Wouldn't you have to call the agricultural dept? :brow: No wonder they hung up XD


----------



## fishman12 (Sep 1, 2010)

Animal control, it's not the mossball that's molesting...


----------



## hodgepodgen (Feb 25, 2011)

Your commentary on your pics made me chuckle ;p


----------



## fightergirl2710 (Jun 9, 2011)

Glad it did hodgepodge heheh! 
Fishman, when an animal attacks, you still call Animal Control.


----------



## Tikibirds (May 26, 2011)

That is one big moss ball....


----------



## fightergirl2710 (Jun 9, 2011)

It is! The guy was selling all of them for around 8 dollars.. Small and big, so I picked the hugest one lol!

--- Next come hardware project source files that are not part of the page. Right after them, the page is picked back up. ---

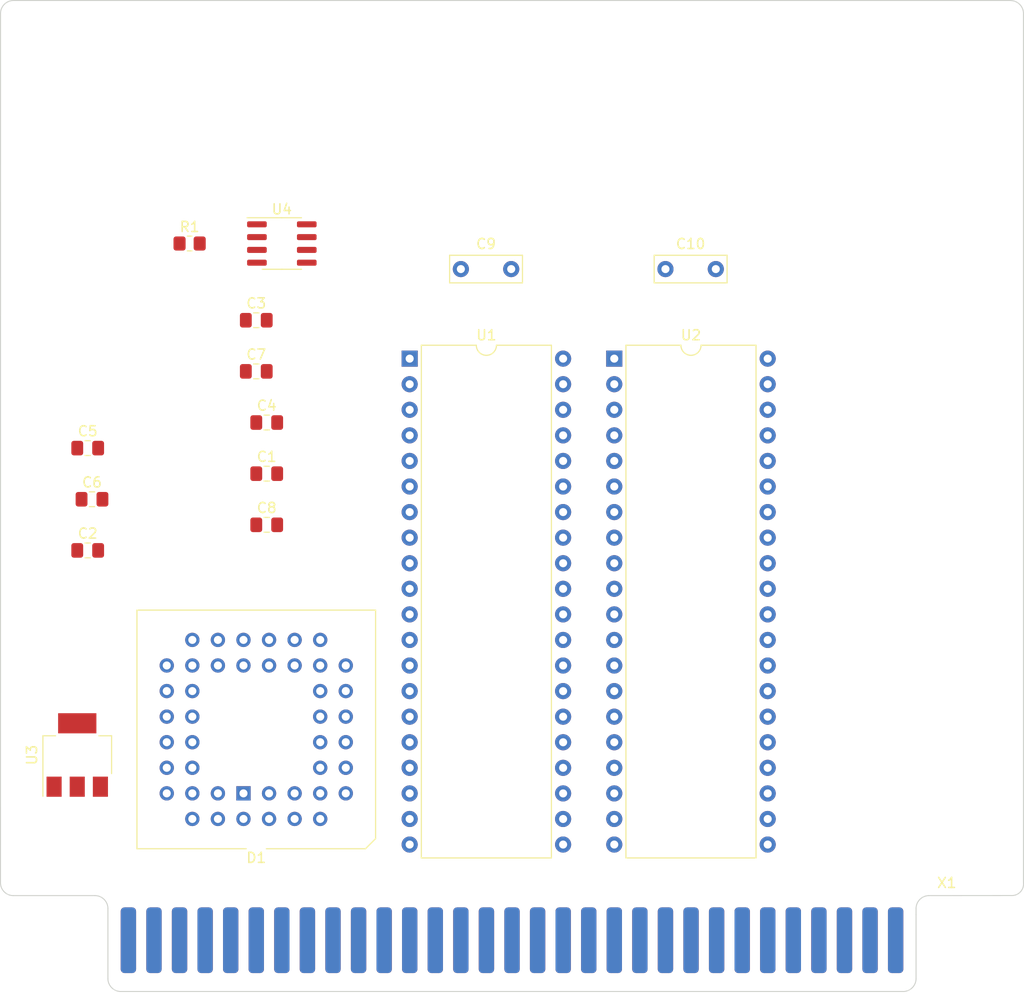
<source format=kicad_pcb>
(kicad_pcb (version 20211014) (generator pcbnew)

  (general
    (thickness 1.6)
  )

  (paper "A4")
  (layers
    (0 "F.Cu" signal)
    (31 "B.Cu" signal)
    (32 "B.Adhes" user "B.Adhesive")
    (33 "F.Adhes" user "F.Adhesive")
    (34 "B.Paste" user)
    (35 "F.Paste" user)
    (36 "B.SilkS" user "B.Silkscreen")
    (37 "F.SilkS" user "F.Silkscreen")
    (38 "B.Mask" user)
    (39 "F.Mask" user)
    (40 "Dwgs.User" user "User.Drawings")
    (41 "Cmts.User" user "User.Comments")
    (42 "Eco1.User" user "User.Eco1")
    (43 "Eco2.User" user "User.Eco2")
    (44 "Edge.Cuts" user)
    (45 "Margin" user)
    (46 "B.CrtYd" user "B.Courtyard")
    (47 "F.CrtYd" user "F.Courtyard")
    (48 "B.Fab" user)
    (49 "F.Fab" user)
    (50 "User.1" user)
    (51 "User.2" user)
    (52 "User.3" user)
    (53 "User.4" user)
    (54 "User.5" user)
    (55 "User.6" user)
    (56 "User.7" user)
    (57 "User.8" user)
    (58 "User.9" user)
  )

  (setup
    (pad_to_mask_clearance 0)
    (pcbplotparams
      (layerselection 0x00010fc_ffffffff)
      (disableapertmacros false)
      (usegerberextensions false)
      (usegerberattributes true)
      (usegerberadvancedattributes true)
      (creategerberjobfile true)
      (svguseinch false)
      (svgprecision 6)
      (excludeedgelayer true)
      (plotframeref false)
      (viasonmask false)
      (mode 1)
      (useauxorigin false)
      (hpglpennumber 1)
      (hpglpenspeed 20)
      (hpglpendiameter 15.000000)
      (dxfpolygonmode true)
      (dxfimperialunits true)
      (dxfusepcbnewfont true)
      (psnegative false)
      (psa4output false)
      (plotreference true)
      (plotvalue true)
      (plotinvisibletext false)
      (sketchpadsonfab false)
      (subtractmaskfromsilk false)
      (outputformat 1)
      (mirror false)
      (drillshape 1)
      (scaleselection 1)
      (outputdirectory "")
    )
  )

  (net 0 "")
  (net 1 "unconnected-(U1-Pad2)")
  (net 2 "unconnected-(U1-Pad3)")
  (net 3 "unconnected-(U1-Pad4)")
  (net 4 "unconnected-(U1-Pad5)")
  (net 5 "unconnected-(U1-Pad6)")
  (net 6 "unconnected-(U1-Pad7)")
  (net 7 "unconnected-(U1-Pad8)")
  (net 8 "unconnected-(U1-Pad9)")
  (net 9 "unconnected-(U1-Pad10)")
  (net 10 "unconnected-(U1-Pad11)")
  (net 11 "unconnected-(U1-Pad12)")
  (net 12 "unconnected-(U1-Pad13)")
  (net 13 "unconnected-(U1-Pad14)")
  (net 14 "unconnected-(U1-Pad15)")
  (net 15 "unconnected-(U1-Pad16)")
  (net 16 "unconnected-(U1-Pad17)")
  (net 17 "unconnected-(U1-Pad18)")
  (net 18 "unconnected-(U1-Pad19)")
  (net 19 "unconnected-(U1-Pad20)")
  (net 20 "unconnected-(U1-Pad21)")
  (net 21 "/d7")
  (net 22 "unconnected-(U1-Pad26)")
  (net 23 "unconnected-(U1-Pad38)")
  (net 24 "unconnected-(U1-Pad39)")
  (net 25 "unconnected-(U2-Pad2)")
  (net 26 "unconnected-(U2-Pad3)")
  (net 27 "unconnected-(U2-Pad4)")
  (net 28 "unconnected-(U2-Pad5)")
  (net 29 "unconnected-(U2-Pad6)")
  (net 30 "unconnected-(U2-Pad7)")
  (net 31 "unconnected-(U2-Pad8)")
  (net 32 "unconnected-(U2-Pad9)")
  (net 33 "unconnected-(U2-Pad10)")
  (net 34 "unconnected-(U2-Pad11)")
  (net 35 "unconnected-(U2-Pad12)")
  (net 36 "unconnected-(U2-Pad13)")
  (net 37 "unconnected-(U2-Pad14)")
  (net 38 "unconnected-(U2-Pad15)")
  (net 39 "unconnected-(U2-Pad16)")
  (net 40 "unconnected-(U2-Pad17)")
  (net 41 "unconnected-(U2-Pad18)")
  (net 42 "unconnected-(U2-Pad19)")
  (net 43 "unconnected-(U2-Pad20)")
  (net 44 "unconnected-(U2-Pad21)")
  (net 45 "unconnected-(U2-Pad26)")
  (net 46 "unconnected-(U2-Pad38)")
  (net 47 "unconnected-(U2-Pad39)")
  (net 48 "unconnected-(D1-Pad1)")
  (net 49 "unconnected-(D1-Pad2)")
  (net 50 "unconnected-(D1-Pad3)")
  (net 51 "/a8_1")
  (net 52 "/a8_0")
  (net 53 "/a14")
  (net 54 "/a15")
  (net 55 "unconnected-(D1-Pad13)")
  (net 56 "/clk175")
  (net 57 "unconnected-(D1-Pad15)")
  (net 58 "/clk350")
  (net 59 "unconnected-(D1-Pad17)")
  (net 60 "/d6")
  (net 61 "/d5")
  (net 62 "/d4")
  (net 63 "/d3")
  (net 64 "unconnected-(D1-Pad22)")
  (net 65 "unconnected-(D1-Pad23)")
  (net 66 "/d2")
  (net 67 "/d1")
  (net 68 "/d0")
  (net 69 "/iorq")
  (net 70 "/m1")
  (net 71 "unconnected-(D1-Pad30)")
  (net 72 "unconnected-(D1-Pad32)")
  (net 73 "/wr")
  (net 74 "unconnected-(D1-Pad35)")
  (net 75 "unconnected-(D1-Pad38)")
  (net 76 "unconnected-(D1-Pad27)")
  (net 77 "unconnected-(D1-Pad42)")
  (net 78 "unconnected-(D1-Pad44)")
  (net 79 "unconnected-(C9-Pad1)")
  (net 80 "unconnected-(C9-Pad2)")
  (net 81 "unconnected-(C10-Pad1)")
  (net 82 "unconnected-(C10-Pad2)")
  (net 83 "unconnected-(R1-Pad1)")
  (net 84 "unconnected-(R1-Pad2)")
  (net 85 "unconnected-(U4-Pad1)")
  (net 86 "unconnected-(U4-Pad2)")
  (net 87 "unconnected-(U4-Pad3)")
  (net 88 "unconnected-(U4-Pad4)")
  (net 89 "unconnected-(U4-Pad5)")
  (net 90 "unconnected-(U4-Pad6)")
  (net 91 "unconnected-(U4-Pad7)")
  (net 92 "unconnected-(U4-Pad8)")
  (net 93 "unconnected-(D1-Pad26)")
  (net 94 "unconnected-(X1-Pad4)")
  (net 95 "unconnected-(X1-Pad5)")
  (net 96 "unconnected-(X1-Pad13)")
  (net 97 "unconnected-(X1-Pad14)")
  (net 98 "unconnected-(X1-Pad15)")
  (net 99 "unconnected-(X1-Pad16)")
  (net 100 "unconnected-(D1-Pad24)")
  (net 101 "unconnected-(D1-Pad25)")
  (net 102 "unconnected-(X1-Pad19)")
  (net 103 "unconnected-(X1-Pad20)")
  (net 104 "unconnected-(X1-Pad21)")
  (net 105 "unconnected-(X1-Pad22)")
  (net 106 "unconnected-(X1-Pad24)")
  (net 107 "unconnected-(X1-Pad25)")
  (net 108 "unconnected-(X1-Pad26)")
  (net 109 "unconnected-(X1-Pad27)")
  (net 110 "unconnected-(X1-Pad28)")
  (net 111 "unconnected-(X1-Pad30)")
  (net 112 "unconnected-(X1-Pad31)")
  (net 113 "unconnected-(X1-Pad32)")
  (net 114 "unconnected-(X1-Pad33)")
  (net 115 "unconnected-(X1-Pad34)")
  (net 116 "unconnected-(X1-Pad35)")
  (net 117 "unconnected-(X1-Pad36)")
  (net 118 "/a0")
  (net 119 "unconnected-(X1-Pad42)")
  (net 120 "unconnected-(X1-Pad43)")
  (net 121 "unconnected-(X1-Pad44)")
  (net 122 "unconnected-(X1-Pad46)")
  (net 123 "unconnected-(X1-Pad47)")
  (net 124 "unconnected-(X1-Pad48)")
  (net 125 "unconnected-(X1-Pad49)")
  (net 126 "unconnected-(X1-Pad50)")
  (net 127 "unconnected-(X1-Pad52)")
  (net 128 "unconnected-(X1-Pad53)")
  (net 129 "unconnected-(X1-Pad54)")
  (net 130 "unconnected-(X1-Pad55)")
  (net 131 "unconnected-(X1-Pad56)")
  (net 132 "unconnected-(X1-Pad57)")
  (net 133 "unconnected-(X1-Pad58)")
  (net 134 "unconnected-(X1-Pad59)")
  (net 135 "unconnected-(X1-Pad60)")
  (net 136 "unconnected-(X1-Pad62)")
  (net 137 "/GND")
  (net 138 "/a1")
  (net 139 "unconnected-(D1-Pad4)")
  (net 140 "unconnected-(D1-Pad7)")
  (net 141 "/+5V")
  (net 142 "/+3.3V")
  (net 143 "/bc1")
  (net 144 "/bdir")
  (net 145 "/reset")
  (net 146 "/beeper")
  (net 147 "unconnected-(D1-Pad36)")

  (footprint "Capacitor_SMD:C_0805_2012Metric_Pad1.18x1.45mm_HandSolder" (layer "F.Cu") (at 54.3775 71.12))

  (footprint "Package_SO:SOIC-8_3.9x4.9mm_P1.27mm" (layer "F.Cu") (at 55.88 53.34))

  (footprint "Package_DIP:DIP-40_W15.24mm" (layer "F.Cu") (at 88.895 64.775))

  (footprint "Package_DIP:DIP-40_W15.24mm" (layer "F.Cu") (at 68.575 64.775))

  (footprint "Capacitor_SMD:C_0805_2012Metric_Pad1.18x1.45mm_HandSolder" (layer "F.Cu") (at 54.3775 81.28))

  (footprint "Package_TO_SOT_SMD:SOT-223-3_TabPin2" (layer "F.Cu") (at 35.56 104.14 90))

  (footprint "Capacitor_SMD:C_0805_2012Metric_Pad1.18x1.45mm_HandSolder" (layer "F.Cu") (at 36.5975 73.66))

  (footprint "Capacitor_SMD:C_0805_2012Metric_Pad1.18x1.45mm_HandSolder" (layer "F.Cu") (at 54.3775 76.2))

  (footprint "Capacitor_SMD:C_0805_2012Metric_Pad1.18x1.45mm_HandSolder" (layer "F.Cu") (at 37.025 78.74))

  (footprint "Capacitor_THT:C_Rect_L7.0mm_W2.5mm_P5.00mm" (layer "F.Cu") (at 73.66 55.88))

  (footprint "Capacitor_SMD:C_0805_2012Metric_Pad1.18x1.45mm_HandSolder" (layer "F.Cu") (at 53.34 66.04))

  (footprint "Capacitor_SMD:C_0805_2012Metric_Pad1.18x1.45mm_HandSolder" (layer "F.Cu") (at 36.5975 83.82))

  (footprint "Capacitor_SMD:C_0805_2012Metric_Pad1.18x1.45mm_HandSolder" (layer "F.Cu") (at 53.34 60.96))

  (footprint "Package_LCC:PLCC-44_THT-Socket" (layer "F.Cu") (at 52.07 107.95 180))

  (footprint "zx:zx-bus" (layer "F.Cu") (at 78.74 127.617))

  (footprint "Resistor_SMD:R_0805_2012Metric_Pad1.20x1.40mm_HandSolder" (layer "F.Cu") (at 46.72 53.34))

  (footprint "Capacitor_THT:C_Rect_L7.0mm_W2.5mm_P5.00mm" (layer "F.Cu") (at 93.98 55.88))

  (gr_line (start 38.605744 119.375487) (end 38.605744 126.360487) (layer "Edge.Cuts") (width 0.1) (tstamp 091ac8e9-e395-4b49-aea9-160f6aa4773c))
  (gr_line (start 29.207744 118.105487) (end 37.326718 118.105487) (layer "Edge.Cuts") (width 0.1) (tstamp 11fde74f-b84a-4680-bcfb-9df4e316e6a3))
  (gr_line (start 128.394744 118.098409) (end 120.139744 118.105487) (layer "Edge.Cuts") (width 0.1) (tstamp 1e3be2a6-e077-44cb-8124-3fb5582fab45))
  (gr_arc (start 37.326718 118.105487) (mid 38.225313 118.479563) (end 38.605744 119.375487) (layer "Edge.Cuts") (width 0.1) (tstamp 20932afe-8bcc-4559-9eb5-cb3aa022389b))
  (gr_arc (start 27.942257 30.484513) (mid 28.316399 29.585983) (end 29.212257 29.205487) (layer "Edge.Cuts") (width 0.1) (tstamp 21afcf55-19dd-447d-b544-13d88ad2eb04))
  (gr_arc (start 129.537744 116.835487) (mid 129.24642 117.72052) (end 128.394744 118.098409) (layer "Edge.Cuts") (width 0.1) (tstamp 24134e01-7bbb-419d-8ea4-918c577fd2c4))
  (gr_line (start 118.869744 120.010487) (end 118.869744 126.360487) (layer "Edge.Cuts") (width 0.1) (tstamp 3aeb2b3a-95f4-4122-8969-a94552dbfb1e))
  (gr_line (start 129.537744 116.835487) (end 129.537175 30.482411) (layer "Edge.Cuts") (width 0.1) (tstamp 414e75da-9fda-4a2f-9990-d2c9bbd5bb3c))
  (gr_arc (start 29.207744 118.105487) (mid 28.309718 117.733513) (end 27.937744 116.835487) (layer "Edge.Cuts") (width 0.1) (tstamp 709812f8-c88b-4952-884e-ce0dabbfcfc9))
  (gr_line (start 27.942257 30.484513) (end 27.937744 116.835487) (layer "Edge.Cuts") (width 0.1) (tstamp 907f66cc-2db5-44b9-9ea2-e0d5a36286d4))
  (gr_line (start 128.263231 29.205487) (end 29.212257 29.205487) (layer "Edge.Cuts") (width 0.1) (tstamp a924e358-cee5-4c0e-8c34-ec24603ec772))
  (gr_line (start 39.875744 127.630487) (end 117.599744 127.630487) (layer "Edge.Cuts") (width 0.1) (tstamp be2f735e-1952-419a-aaa7-6c24ccbd2da3))
  (gr_arc (start 39.875744 127.630487) (mid 38.982989 127.253242) (end 38.605744 126.360487) (layer "Edge.Cuts") (width 0.1) (tstamp dcfd71e5-3cd4-444b-8d3c-803a776643dd))
  (gr_line (start 118.869744 119.384513) (end 118.869744 120.010487) (layer "Edge.Cuts") (width 0.1) (tstamp dfb4d7b5-9e63-4ecc-9e62-31b540c34262))
  (gr_arc (start 118.869744 119.384513) (mid 119.243886 118.485983) (end 120.139744 118.105487) (layer "Edge.Cuts") (width 0.1) (tstamp eb4bb613-7ccf-4b61-9c69-bdcc30ec85af))
  (gr_arc (start 118.869744 126.360487) (mid 118.492497 127.25324) (end 117.599744 127.630487) (layer "Edge.Cuts") (width 0.1) (tstamp fd327c68-2761-4355-a383-76351fecda5b))
  (gr_arc (start 128.258149 29.212411) (mid 129.156744 29.586487) (end 129.537175 30.482411) (layer "Edge.Cuts") (width 0.1) (tstamp fd4e0415-a6fe-45d3-9eb3-0037650f836d))

)

</source>
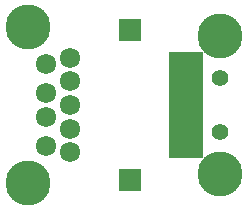
<source format=gbr>
G04 #@! TF.GenerationSoftware,KiCad,Pcbnew,(5.0-dev-4115-gdd04bcb)*
G04 #@! TF.CreationDate,2018-06-11T00:34:32-07:00*
G04 #@! TF.ProjectId,USB-Voltage-Probe,5553422D566F6C746167652D50726F62,rev?*
G04 #@! TF.SameCoordinates,Original*
G04 #@! TF.FileFunction,Soldermask,Top*
G04 #@! TF.FilePolarity,Negative*
%FSLAX46Y46*%
G04 Gerber Fmt 4.6, Leading zero omitted, Abs format (unit mm)*
G04 Created by KiCad (PCBNEW (5.0-dev-4115-gdd04bcb)) date Monday, June 11, 2018 at 12:34:32 AM*
%MOMM*%
%LPD*%
G01*
G04 APERTURE LIST*
%ADD10R,1.900000X1.900000*%
%ADD11C,1.724000*%
%ADD12C,3.800000*%
%ADD13R,2.980000X1.000000*%
%ADD14C,1.400000*%
G04 APERTURE END LIST*
D10*
X154940000Y-60960000D03*
X154940000Y-48260000D03*
D11*
X149860000Y-54610000D03*
X149860000Y-52610000D03*
X149860000Y-50610000D03*
X149860000Y-56610000D03*
X149860000Y-58610000D03*
X147860000Y-51110000D03*
X147860000Y-53610000D03*
X147860000Y-55610000D03*
X147860000Y-58110000D03*
D12*
X146360000Y-61180000D03*
X146360000Y-48040000D03*
D13*
X159710000Y-54610000D03*
X159710000Y-53610000D03*
X159710000Y-52610000D03*
X159710000Y-51610000D03*
X159710000Y-55610000D03*
X159710000Y-56610000D03*
X159710000Y-57610000D03*
X159710000Y-50610000D03*
X159710000Y-58610000D03*
D12*
X162550000Y-48760000D03*
X162550000Y-60460000D03*
D14*
X162550000Y-52360000D03*
X162550000Y-56860000D03*
M02*

</source>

I want another! >: O well, next month!


----------



## Neil D (Apr 10, 2011)

Nice tank! 

ROFL mossball molester...XD


----------



## fightergirl2710 (Jun 9, 2011)

Thanks Neil! ;-)


----------



## jman828 (Aug 15, 2011)

Nice marbles you got there! Good luck!


----------



## fightergirl2710 (Jun 9, 2011)

Thanks! I don't know if Oni's a marble.. I think his red will grow but does that count as marble? Hmmm.. :brow:


----------



## Neil D (Apr 10, 2011)

Thats a creeper face....


----------



## fightergirl2710 (Jun 9, 2011)

Lol! I like that face


----------



## Neil D (Apr 10, 2011)

That explains so much...XD


----------



## fightergirl2710 (Jun 9, 2011)

Pfft please


----------



## Neil D (Apr 10, 2011)

^_^


----------



## Betta Fishy (Aug 23, 2011)

I like MoMo!!!


----------



## fishman12 (Sep 1, 2010)

You cunfuzzled me there.


----------



## fightergirl2710 (Jun 9, 2011)

@Betta Fishy- Lol! Thanks!
@fishman-??


----------